Warren’s message, by contrast, starts with righteous anger, with its pointed reference to “the rest of us,” but it doesn’t halt there. She goes on to offer an affirming brief for society. Individual opportunity, she asserts, cannot be realized without a collective marshaling of public resources. This is a wide-angled perspective that goes beyond the pedantic debates about whether and to what extent the rich pay their fair share in taxes. Her solutions-oriented emphasis is on the civic and economic infrastructure, in the broadest sense—the educational system, the transportation system, the regulatory system—that must be collectively paid for and carefully maintained to make liberal capitalism possible. This isn’t crude populism—it’s an elegant riposte to Margaret Thatcher’s famous utterance, in a 1987 television interview, that “there is no such thing as society.” Judging from the polling in Massachusetts, it also happens to be a message that’s especially attractive to women.
In that way, there are strong demographic reasons for more candidates across the United States to embrace this type of communitarianism. Women not only outnumber men among registered voters—66.6 million to 63.5 million in 2010—but also are increasingly more likely to turn out to vote. In fact, the ‘turnout gap’ between women and men has grown in every election since 1980—so that in 2008, 60.4 percent of eligible women voters went to the polls, against 55.7 percent of eligible male voters, according to the Center for American Women and Politics at Rutgers. As a result, there were nearly 10 million more female than male voters in 2008, with women comprising 53 percent of the electorate. The women’s vote that year split 56 percent for Obama to 43 percent for McCain, thereby sealing Obama’s election.

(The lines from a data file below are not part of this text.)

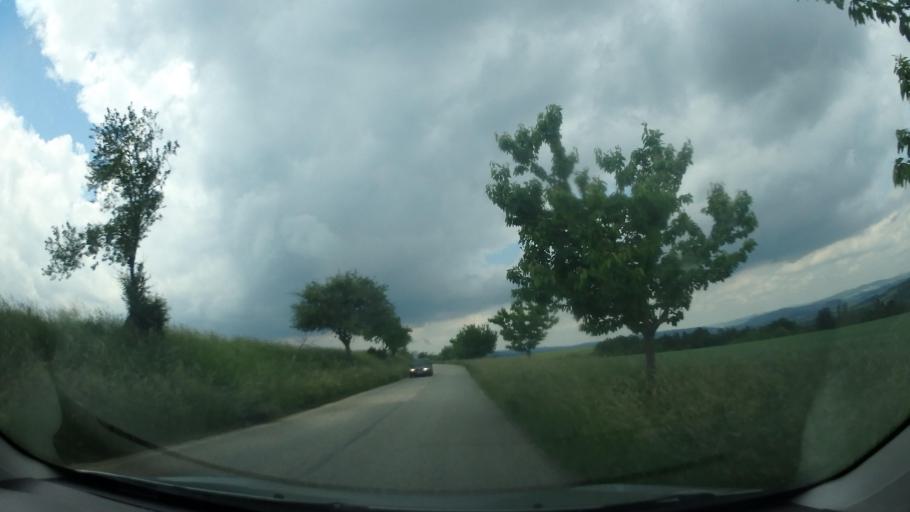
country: CZ
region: South Moravian
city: Boritov
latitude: 49.4544
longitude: 16.6014
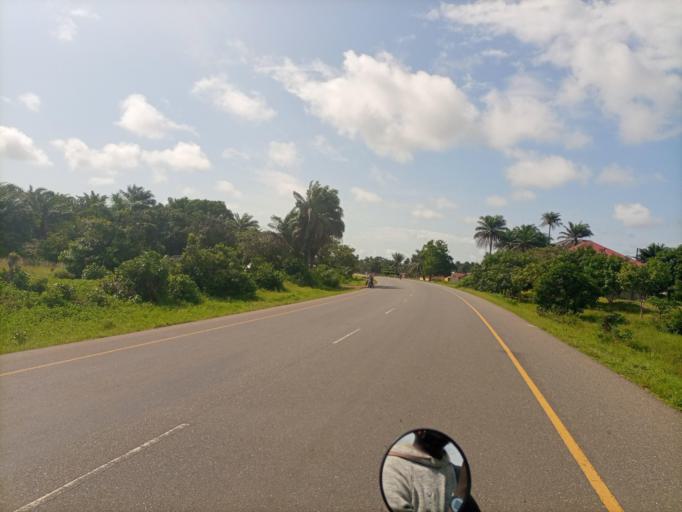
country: SL
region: Northern Province
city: Masoyila
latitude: 8.6164
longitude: -13.1746
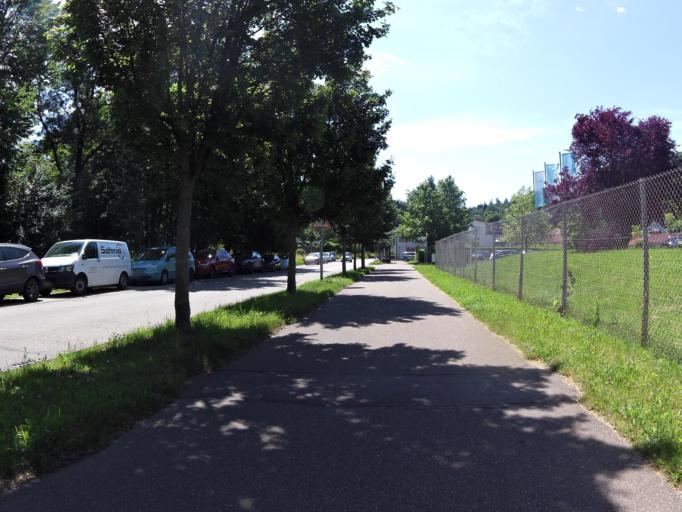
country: DE
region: Baden-Wuerttemberg
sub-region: Freiburg Region
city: Hohberg
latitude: 48.3400
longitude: 7.8922
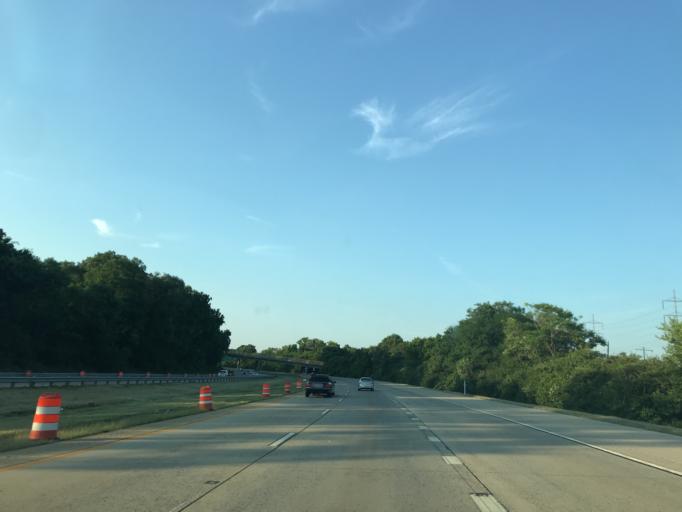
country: US
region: Delaware
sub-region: New Castle County
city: Claymont
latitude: 39.7980
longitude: -75.4527
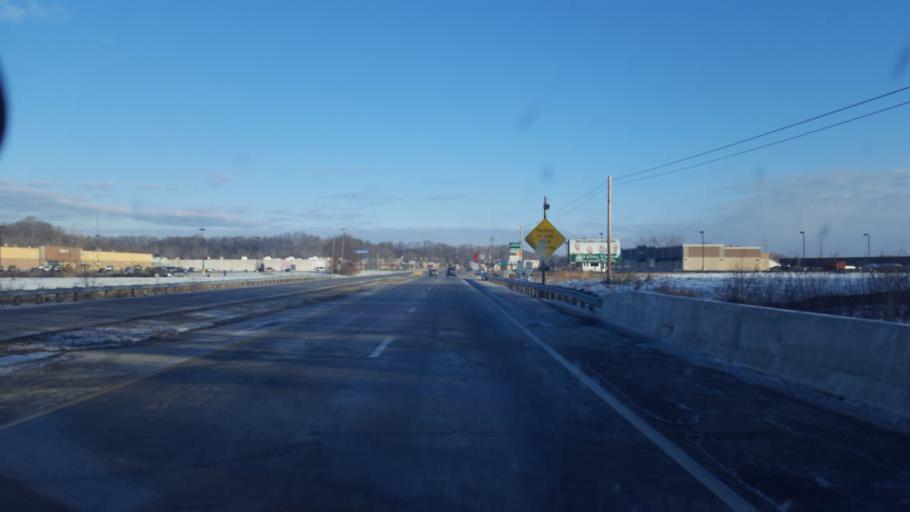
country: US
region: Ohio
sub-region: Pike County
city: Waverly
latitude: 39.1078
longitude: -82.9978
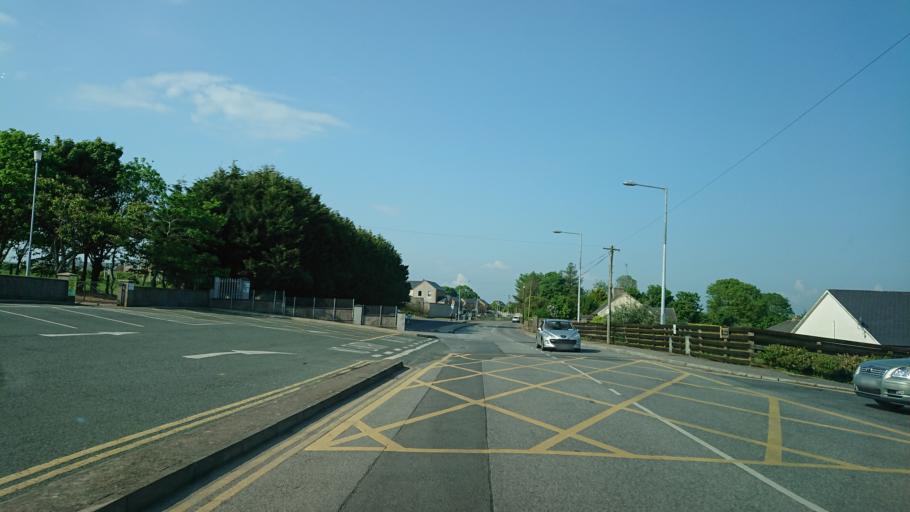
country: IE
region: Munster
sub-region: Waterford
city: Waterford
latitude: 52.2259
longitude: -7.0645
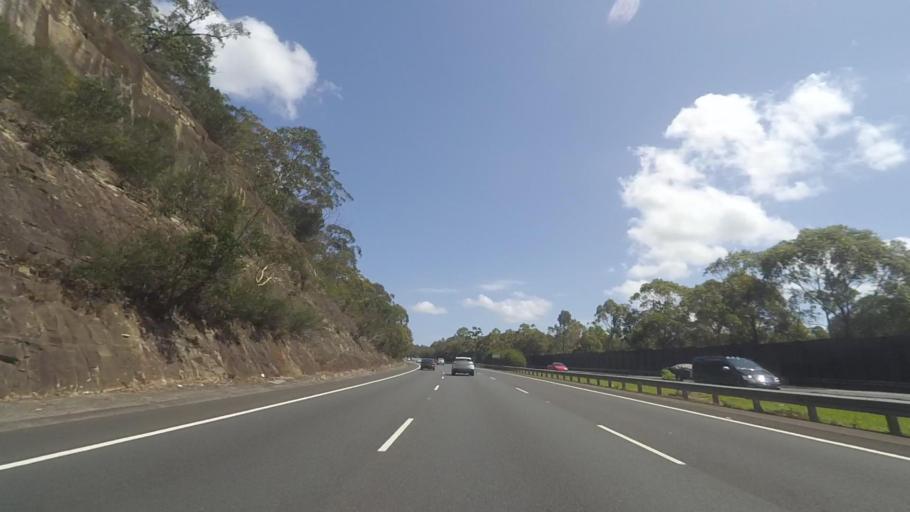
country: AU
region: New South Wales
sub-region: Ku-ring-gai
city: North Wahroonga
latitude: -33.7004
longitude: 151.1183
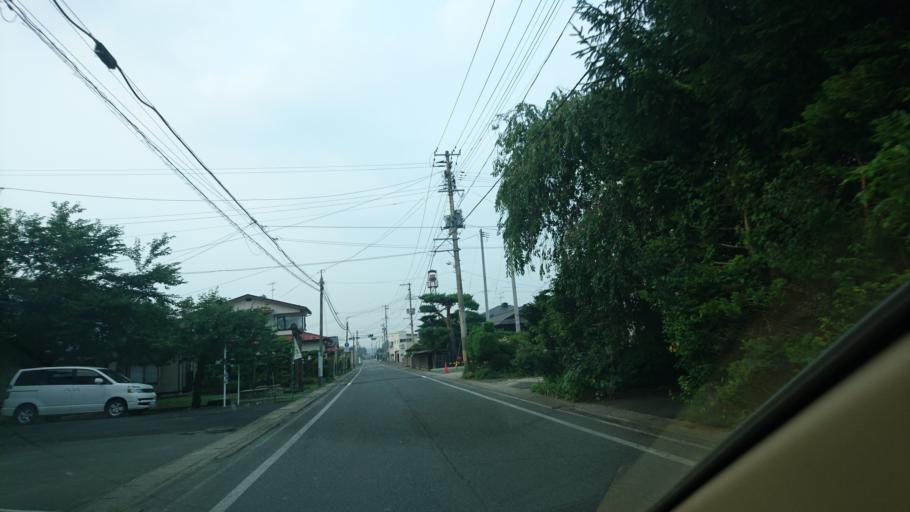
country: JP
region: Iwate
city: Mizusawa
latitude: 39.1751
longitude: 141.1551
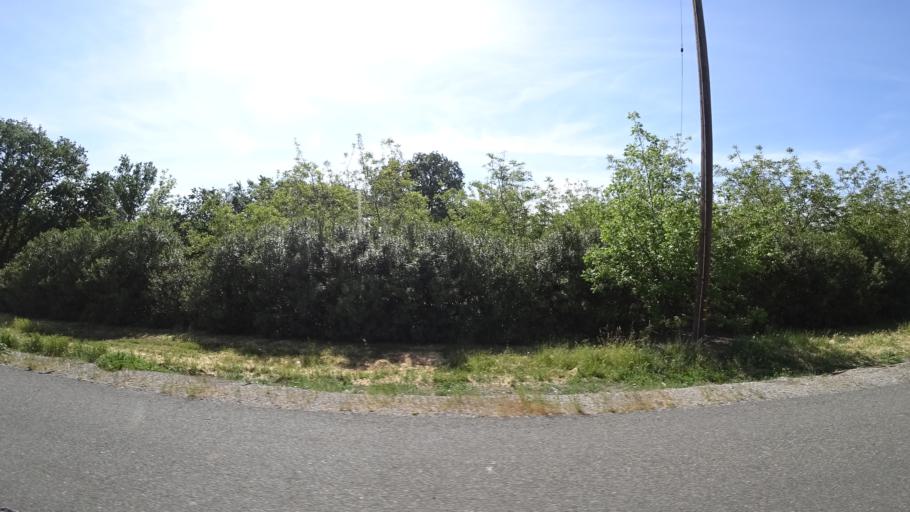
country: US
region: California
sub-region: Tehama County
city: Gerber
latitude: 40.0756
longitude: -122.1007
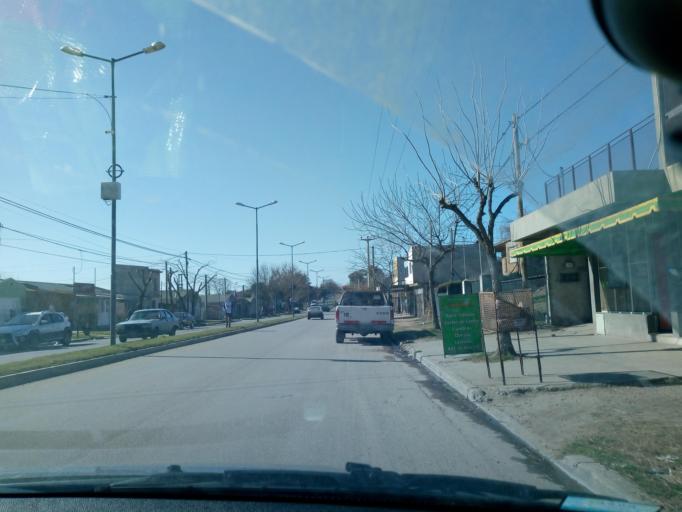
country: AR
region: Buenos Aires
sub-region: Partido de Tandil
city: Tandil
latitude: -37.3396
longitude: -59.1478
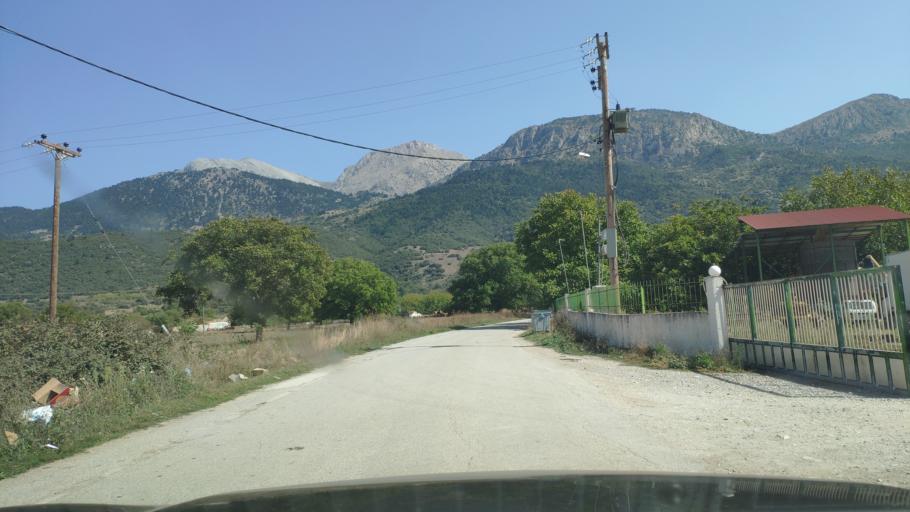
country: GR
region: West Greece
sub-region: Nomos Achaias
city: Kalavryta
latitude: 37.9082
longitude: 22.3209
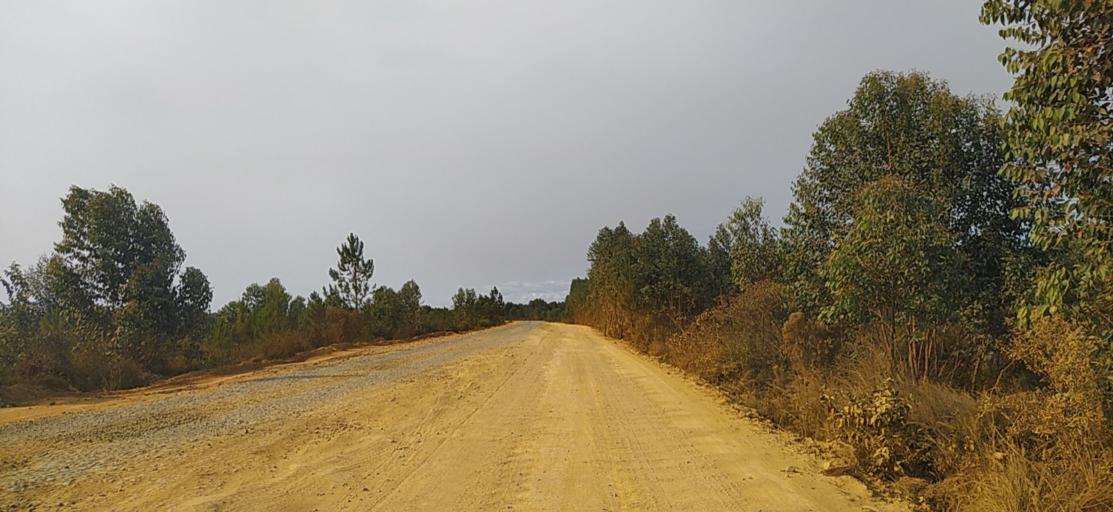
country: MG
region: Alaotra Mangoro
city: Moramanga
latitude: -18.6464
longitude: 48.2751
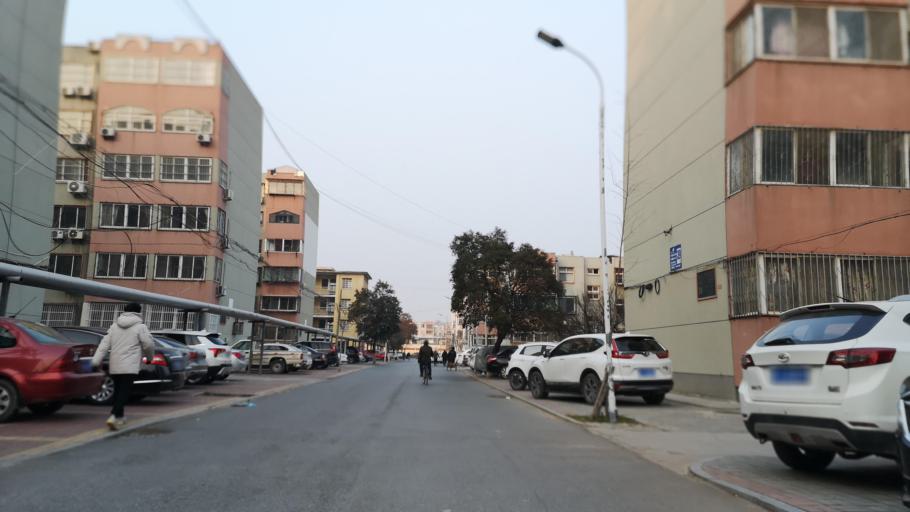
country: CN
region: Henan Sheng
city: Zhongyuanlu
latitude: 35.7670
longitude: 115.1005
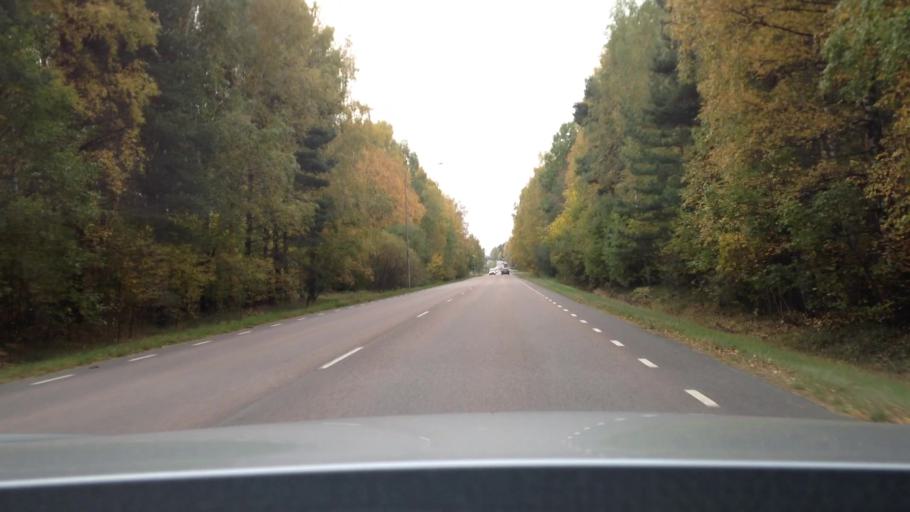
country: SE
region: Vaermland
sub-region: Karlstads Kommun
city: Karlstad
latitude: 59.3745
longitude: 13.4631
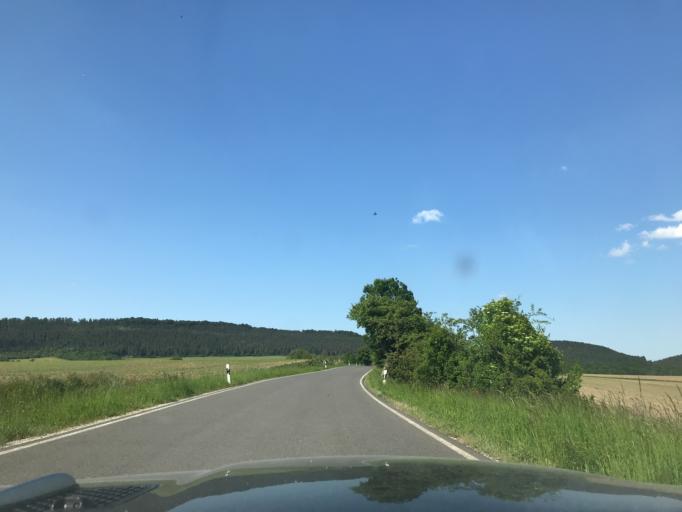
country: DE
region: Thuringia
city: Plaue
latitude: 50.7686
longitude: 10.9498
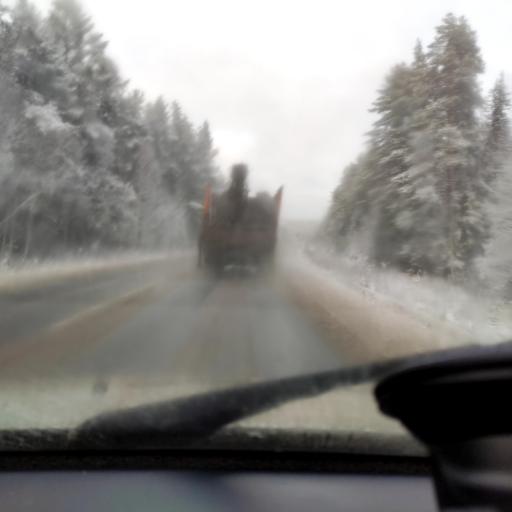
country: RU
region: Perm
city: Nytva
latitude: 57.9731
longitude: 55.3647
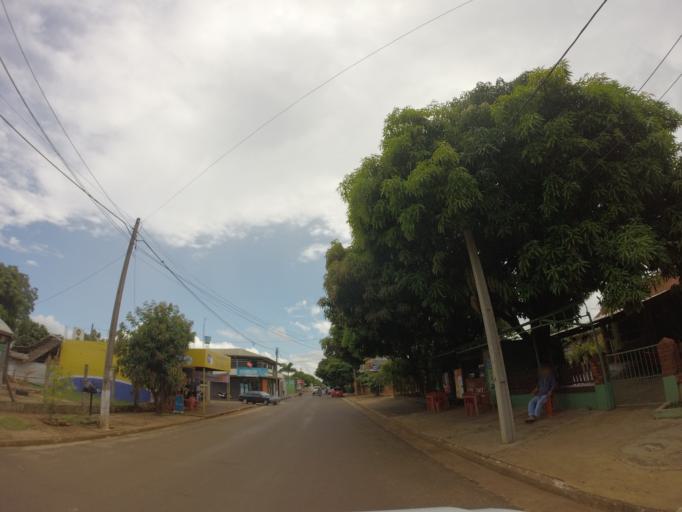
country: PY
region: Alto Parana
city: Ciudad del Este
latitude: -25.4131
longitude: -54.6270
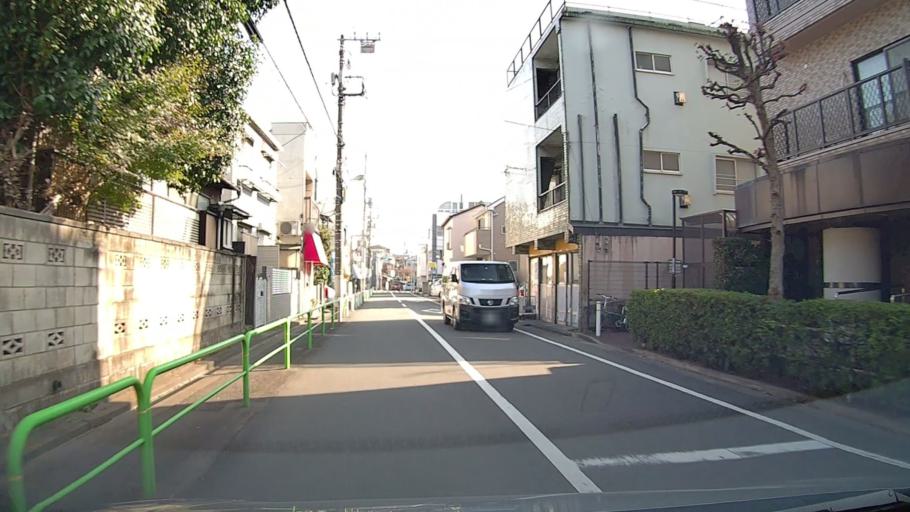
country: JP
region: Saitama
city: Kawaguchi
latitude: 35.7537
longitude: 139.6823
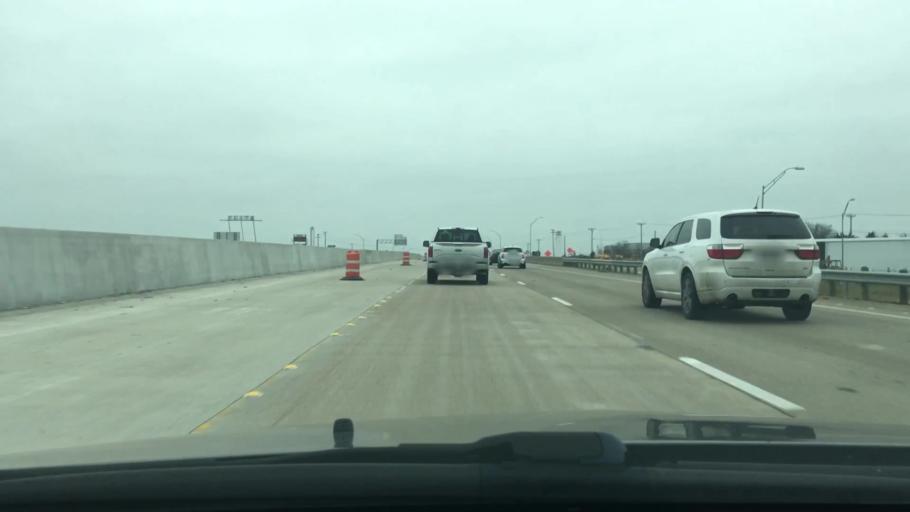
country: US
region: Texas
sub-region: Navarro County
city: Corsicana
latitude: 32.0606
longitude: -96.4523
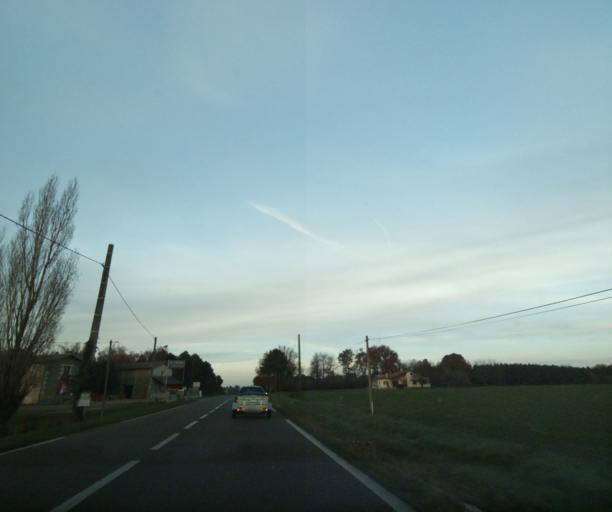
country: FR
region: Aquitaine
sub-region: Departement de la Gironde
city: Langon
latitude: 44.5017
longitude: -0.2382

But there’s no guarantee that women will support Obama this year in strong numbers. Though Obama’s lyrical campaign poetry was a powerful sway for women voters, his halting governing prose has cost him support. Polls have shown his job approval rating among women dipping below 50 percent. Women are currently more supportive of him than men, but if the President can’t reignite genuine enthusiasm among them, he stands to lose the election.
The adoption of Warren’s unabashed communitarian message could perhaps help Obama rally women to his side. It would be a smooth segue from his campaign persona of four years ago: Her variation on the theme of economic togetherness could add a bass note to his own 2008 signature call for a civic inclusiveness—for a melting away of Red America and a Blue America into a united America. That was Obama at his most inspiring, and there are plenty of Americans (women especially) who would be eager to hear him offer a refurbished and more nurturing version of that idealistic appeal, one tailored to our weary economic times.
He made a good start at channeling Warren (and their Progressive heir, Theodore Roosevelt) with his speech in December at Osawatomie, Kansas that explicitly repudiated “rugged individualism” (even while acknowledging that this sentiment is “in America’s DNA”) in favor of a society in which business titans (nearly all of whom are male) are tethered to a “broader obligation.”
But it was only a start. Communitarianism is not only about ideals, but about practical action. Obama needs to talk more about his particular policy proposals and how they link up with America’s “underlying social contract,” in Warren’s phrase. That’s perhaps the most promising way to reconnect his campaign, so far lacking in any sense of grand aspiration, with its natural demographic base.
Paul Starobin, author of After America: Narratives for the Next Global Age, lives in Massachusetts.